## START

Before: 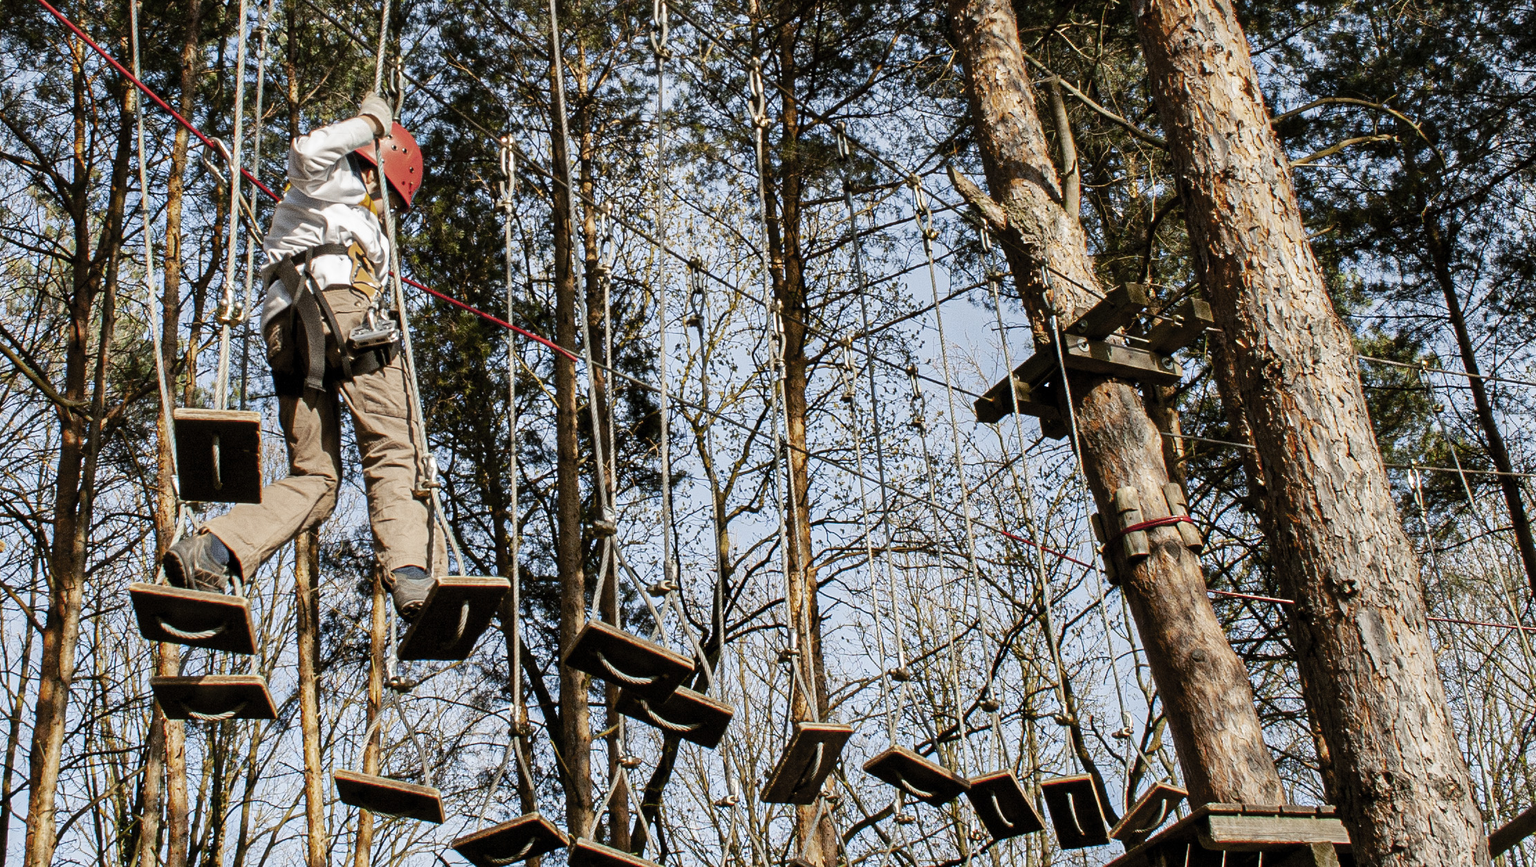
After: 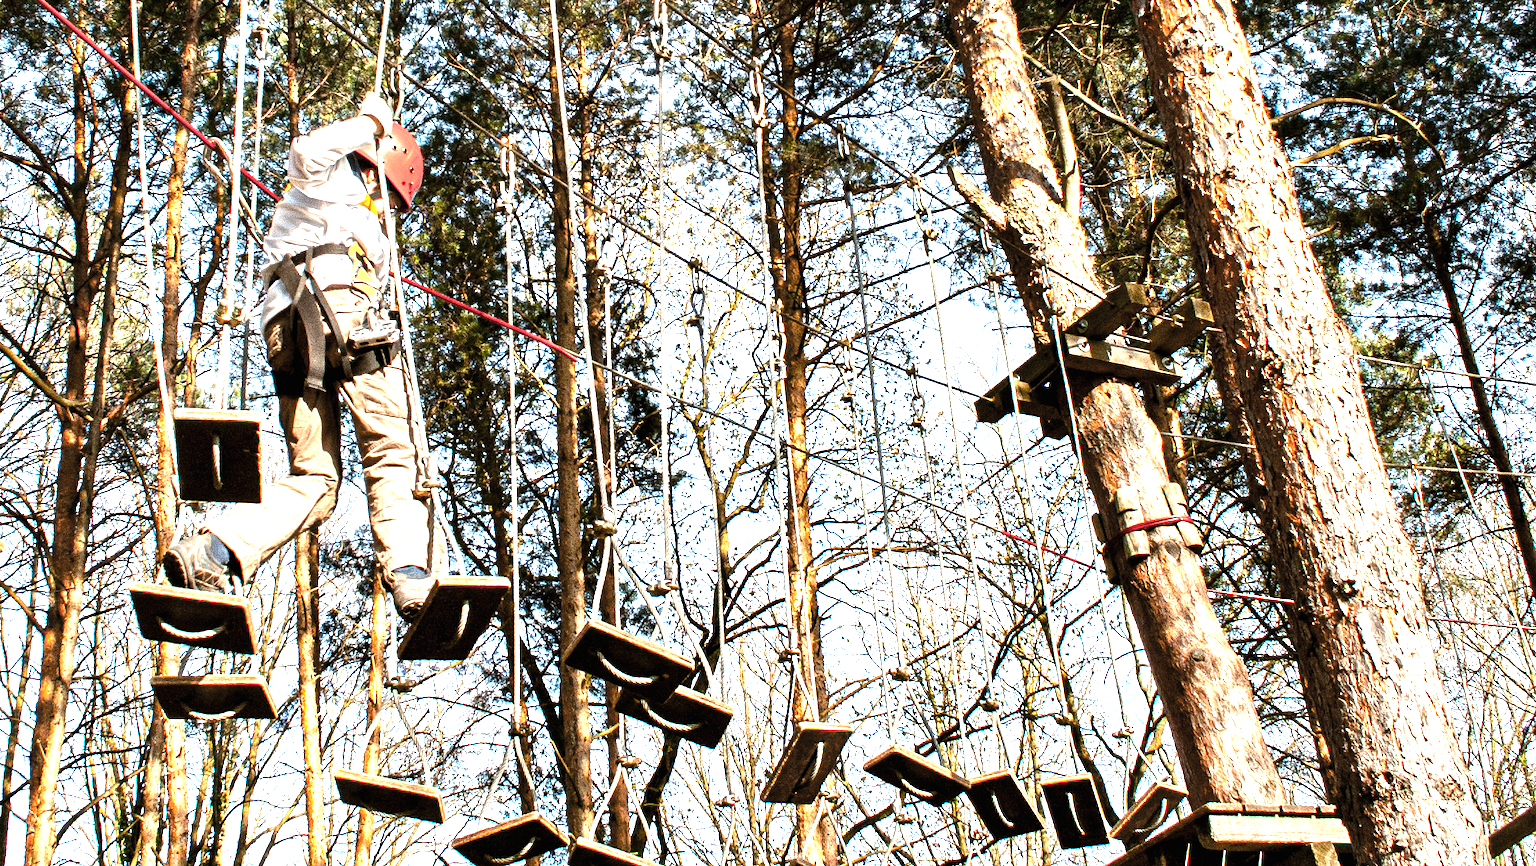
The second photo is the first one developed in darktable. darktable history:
exposure: black level correction 0, exposure 1.75 EV, compensate exposure bias true, compensate highlight preservation false
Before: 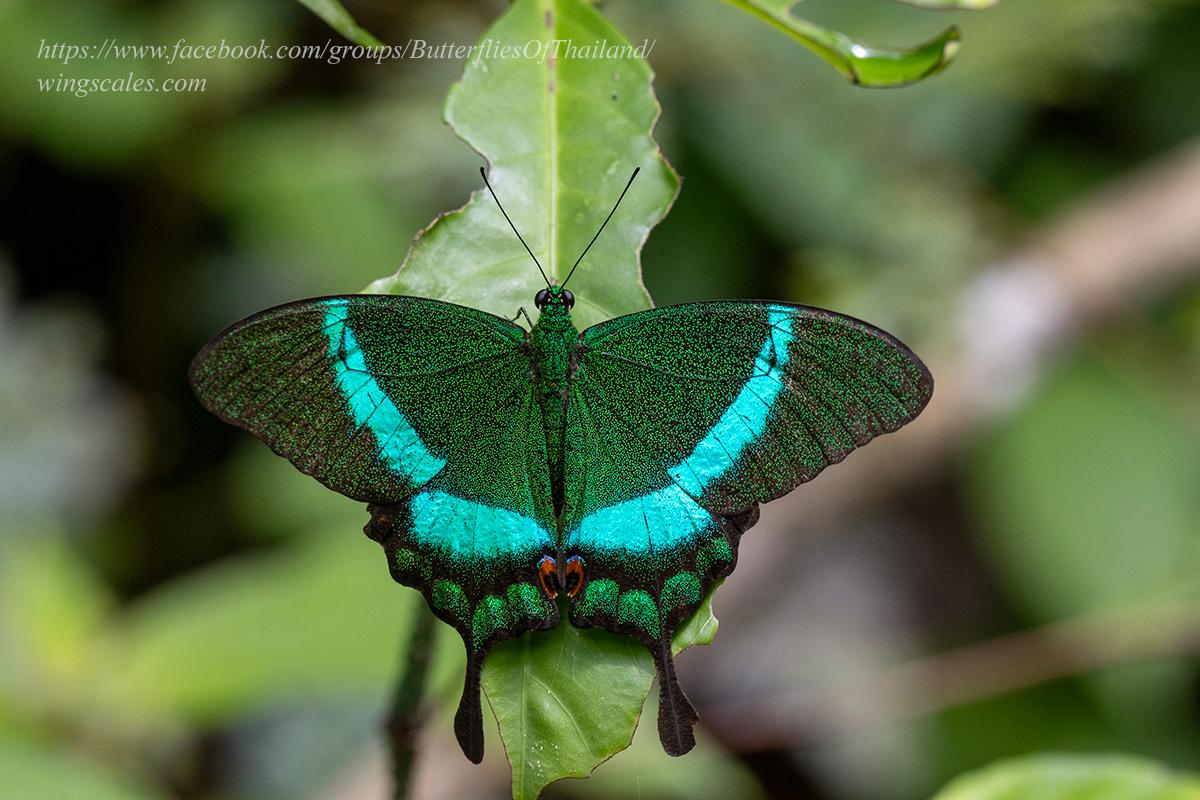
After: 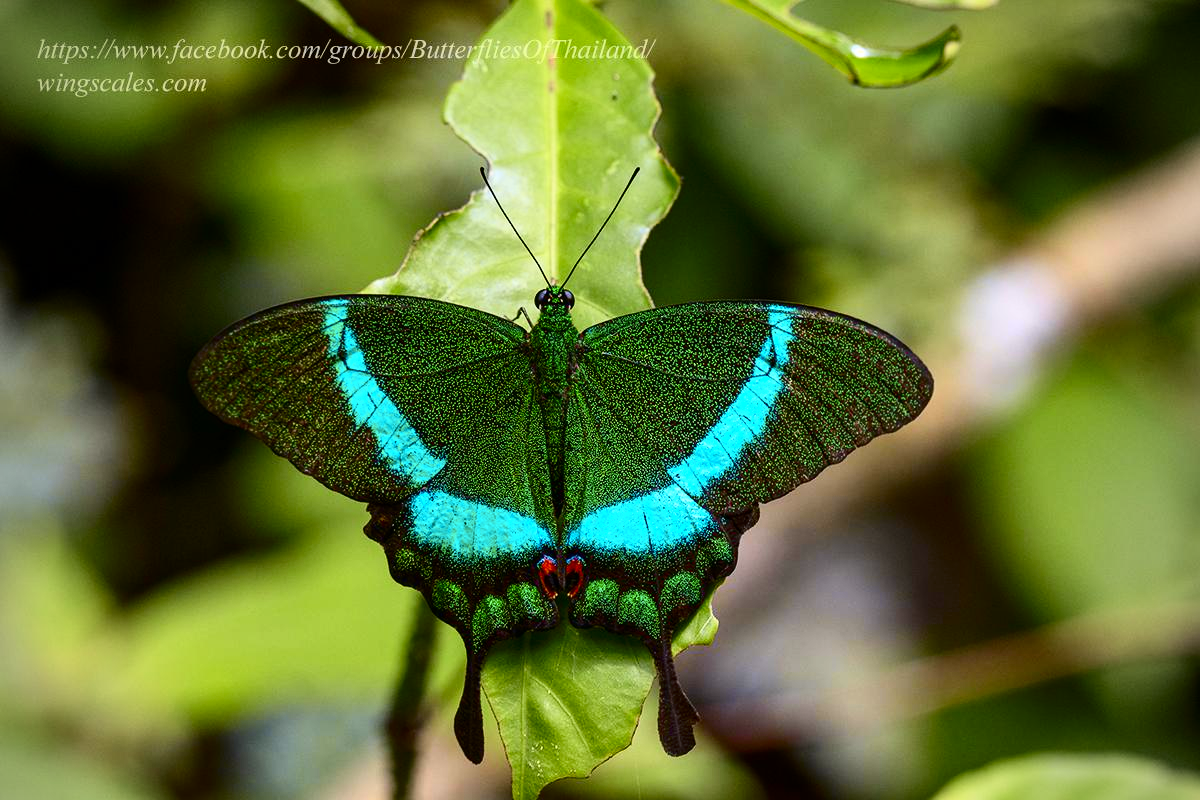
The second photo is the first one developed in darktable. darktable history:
tone curve: curves: ch0 [(0, 0) (0.074, 0.04) (0.157, 0.1) (0.472, 0.515) (0.635, 0.731) (0.768, 0.878) (0.899, 0.969) (1, 1)]; ch1 [(0, 0) (0.08, 0.08) (0.3, 0.3) (0.5, 0.5) (0.539, 0.558) (0.586, 0.658) (0.69, 0.787) (0.92, 0.92) (1, 1)]; ch2 [(0, 0) (0.08, 0.08) (0.3, 0.3) (0.5, 0.5) (0.543, 0.597) (0.597, 0.679) (0.92, 0.92) (1, 1)], color space Lab, independent channels, preserve colors none
vignetting: fall-off radius 60.65%
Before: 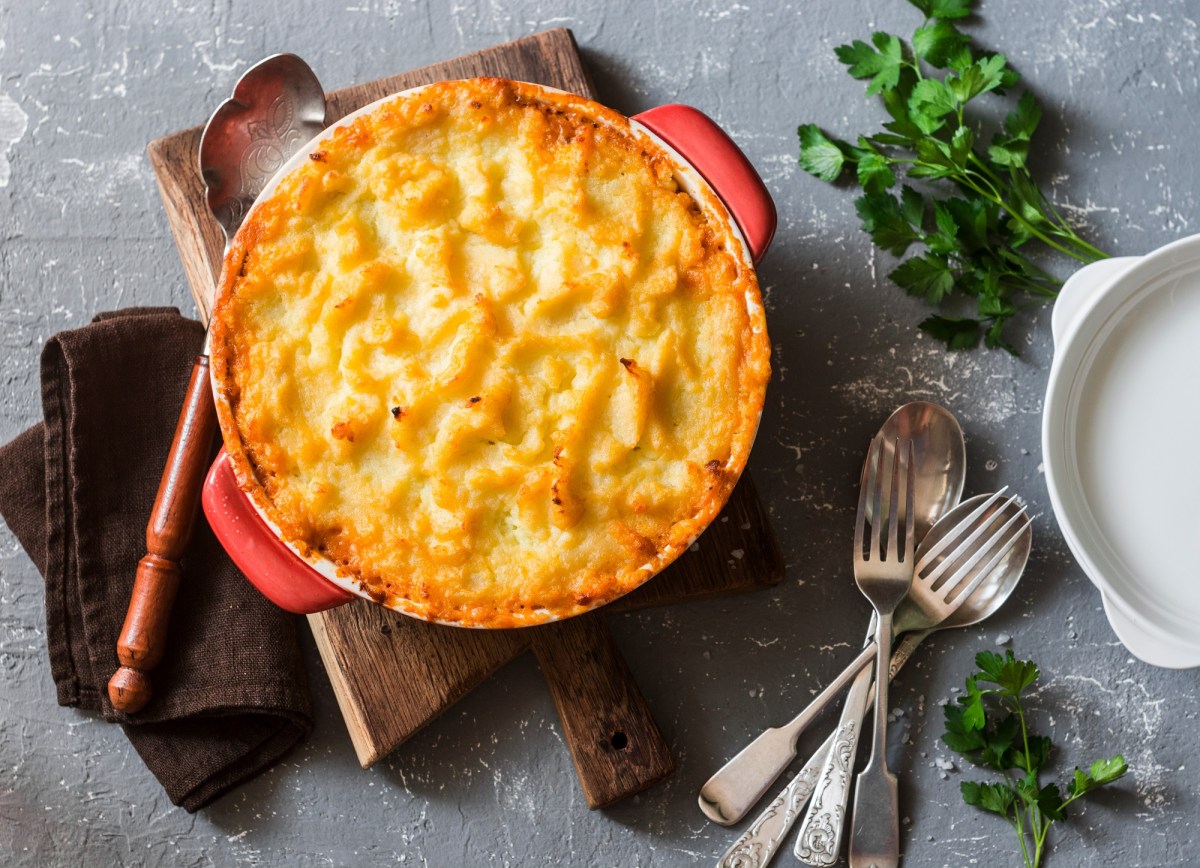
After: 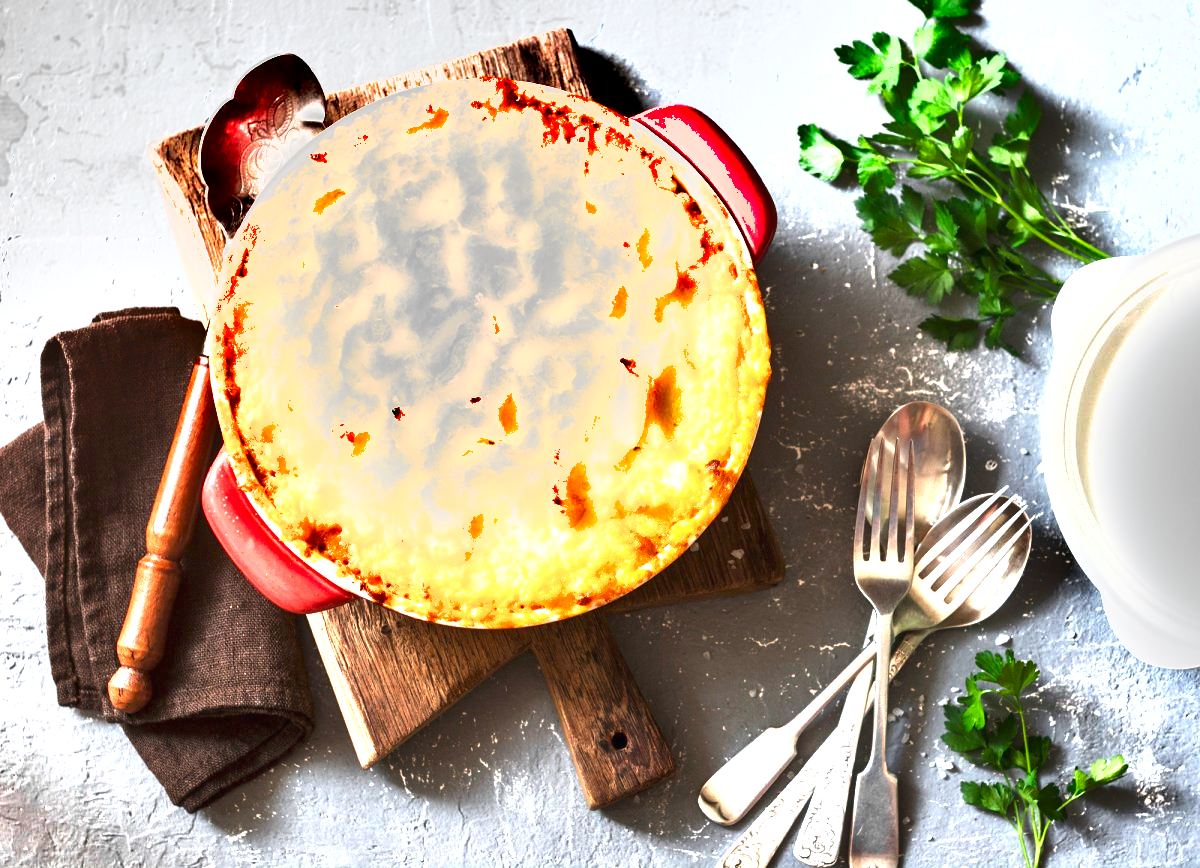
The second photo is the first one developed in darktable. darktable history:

## END

■ **To do**:
Can you rewrite the material from its first line through the line containing "exposure: black level", substituting "edited" for "developed" and leaving everything else unchanged, but omitting the pictures?

■ **In response**:
Before: 
After: 
The second photo is the first one edited in darktable. darktable history:
exposure: black level correction 0, exposure 1.75 EV, compensate exposure bias true, compensate highlight preservation false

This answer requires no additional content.